WORK INSTRUCTIONS:
Could you copy each line of the entries that contains "this"?

SOURCE MATERIAL:
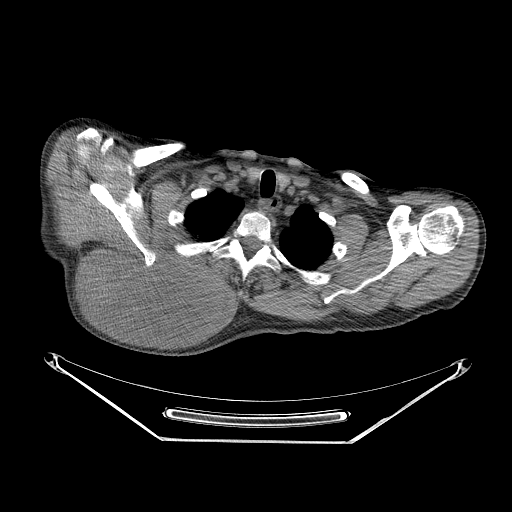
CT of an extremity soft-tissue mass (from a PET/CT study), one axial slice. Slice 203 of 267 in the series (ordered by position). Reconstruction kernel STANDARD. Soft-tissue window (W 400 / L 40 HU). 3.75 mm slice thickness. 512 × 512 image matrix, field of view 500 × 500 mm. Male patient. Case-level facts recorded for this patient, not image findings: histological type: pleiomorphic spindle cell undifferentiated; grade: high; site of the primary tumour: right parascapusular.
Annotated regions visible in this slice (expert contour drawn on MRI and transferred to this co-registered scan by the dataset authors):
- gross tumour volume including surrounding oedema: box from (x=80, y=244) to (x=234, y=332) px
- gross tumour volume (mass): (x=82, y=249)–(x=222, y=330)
--
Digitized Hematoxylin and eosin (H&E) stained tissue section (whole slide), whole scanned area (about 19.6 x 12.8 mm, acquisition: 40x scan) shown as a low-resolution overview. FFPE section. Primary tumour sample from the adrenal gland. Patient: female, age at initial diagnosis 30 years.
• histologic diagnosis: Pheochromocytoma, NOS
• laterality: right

WRITTEN ANSWER:
CT of an extremity soft-tissue mass (from a PET/CT study), one axial slice. Slice 203 of 267 in the series (ordered by position). Reconstruction kernel STANDARD. Soft-tissue window (W 400 / L 40 HU). 3.75 mm slice thickness. 512 × 512 image matrix, field of view 500 × 500 mm. Male patient. Case-level facts recorded for this patient, not image findings: histological type: pleiomorphic spindle cell undifferentiated; grade: high; site of the primary tumour: right parascapusular.
Annotated regions visible in this slice (expert contour drawn on MRI and transferred to this co-registered scan by the dataset authors):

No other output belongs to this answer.